Texto da página >>
Amnésia,
de Christopher Nolan
Memento,
EUA, 2000
Amnésia
consegue
uma combinação hoje rara para um filme frutífero
do circuito dito "independente" nos EUA – combinar uma forma
diferenciada de se contar uma narrativa à uma proposta com coerência
interna e questões que vão além de seu formato. Ao
contar a história de Leonard, o filme não se atém
a seu problema de perda de memória instantânea como fonte
de um espetáculo formal, mas como espaço de questionamento
de diversos parâmetros da objetividade cotidiana. O fato de a história
ser contada de trás para frente não se resume apenas a uma
brincadeira narrativa, apenas mais uma atração do filme,
mas está intrisicamente articulada com as questões que o
filme aborda. Diferente de uma produção formalmente elogiada
como o xexelento videoclip Moulin Rouge, Amnésia
tem como ponto central justamente as questões que apresenta – sua
narrativa em flashback não funciona como uma maquiagem colorida
para a repetição do óbvio cinematográfico.
No filme, a forma é o resultado claro de um processo de pensamento
e questionamento – não apenas a forma aparente do espetáculo...
As incertezas do personagem
perdido em sua própria tentativa de reinvenção de
um passado esquecido, torna-se um espaço intrigante em que o espectador
vive a realidade incompleta do personagem e, apesar de desconfiar de todos
e de aos poucos juntar as peças de um quebra-cabeças ao
inverso, está sempre incerto sobre o que Leonard sabe ou deixa
de saber... A ausência de memória é a possibilidade
de uma reinvenção do tempo e do espaço e uma metáfora
sobre a condição de distorção dos acontecimentos
na memória-realidade dos personagens e do espectador.
A própria forma
do filme, que pede que o espectador lembre-se das sequências imediatamente
anteriores dialoga com a condição de Leonard. Fica tão
mais clara sua condição, quanto mais nos lembramos de todos
os seus atos posteriores – uma lembrança do futuro. Uma invenção
do passado. A descoberta do futuro como o antes imaginado. O filme não
termina, se inicia, e se projeta novamente para antes de seu fim...

Pratique a leitura >>
A. Na crítica de Amnésia, copie tudo de "No filme, a" até "e do espectador.", trocando "espectador" por "público".
B. Responda com base na crítica de Amnésia:
(i) Em que país e em que ano o filme foi feito?
(ii) Qual é o problema de Leonard?
(iii) Com que filme a crítica compara Amnésia?
C. Retome a crítica de Amnésia a partir do ponto em que ela para.
A listagem a seguir é um material à parte, sem ligação com a crítica de Amnésia.

Extrato de dados >>
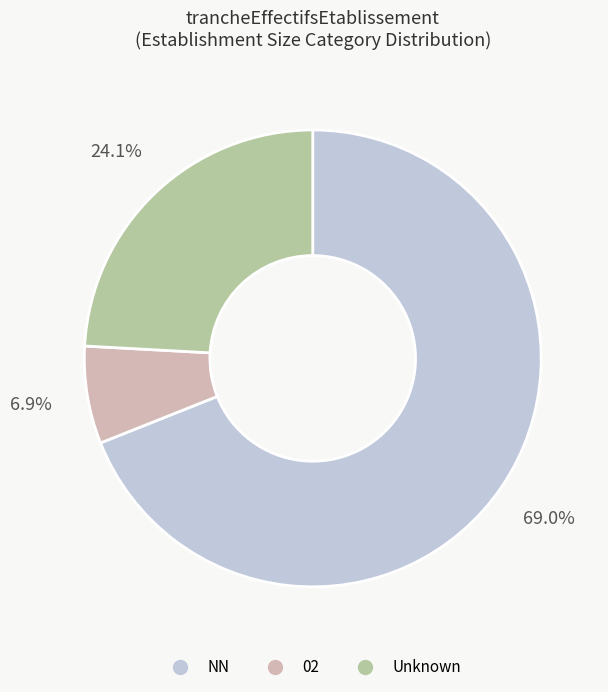

Is there any slice that represents more than half of the pie?

Yes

Respostas dos exercícios >>
A.
No filme, a forma é o resultado claro de um processo de pensamento
e questionamento – não apenas a forma aparente do espetáculo...
As incertezas do personagem
perdido em sua própria tentativa de reinvenção de
um passado esquecido, torna-se um espaço intrigante em que o público
vive a realidade incompleta do personagem e, apesar de desconfiar de todos
e de aos poucos juntar as peças de um quebra-cabeças ao
inverso, está sempre incerto sobre o que Leonard sabe ou deixa
de saber... A ausência de memória é a possibilidade
de uma reinvenção do tempo e do espaço e uma metáfora
sobre a condição de distorção dos acontecimentos
na memória-realidade dos personagens e do público.

B.
(i) Nos EUA, em 2000.
(ii) Perda de memória instantânea.
(iii) Com Moulin Rouge.

C.
Apesar de todos esses
fatores, ou indo contra eles, o filme de Nolan peca inúmeras vezes
por seu excesso de explicações e tentativa de mastigação
da narrativa ao espectador. Por vezes, é mais interessante distrair-se
de alguns diálogos durante o filme e tentar menos ser relembrado
a cada instante dos fatos passados. O diálogo final dos dois personagens,
quando a distorção é revelada, é muito direto,
muito exato em seu desmascaramento. O policial explica demais e sua fala
tem um estatuto de realidade que decepciona as incertezas do resto do
filme. Talvez menos preocupado em explicar e mais em insinuar as distorções
da memória, o filme teria conseguido manter sua coerência
forma-conteúdo mais precisamente. Um escorregão em nome
do entendimento fácil que mesmo assim não tira o brillho
de seu desfecho-início cativante. As anotações do
corpo e das fotos dos personagens como as certezas intocáveis que
guardamos e que aos poucos transformam a própria realidade em um
novo conjunto de verdades... Os fatos (anotações) adorados
por Leonard são justamente aqueles que por fim, foram capazes de
enganar seus olhos...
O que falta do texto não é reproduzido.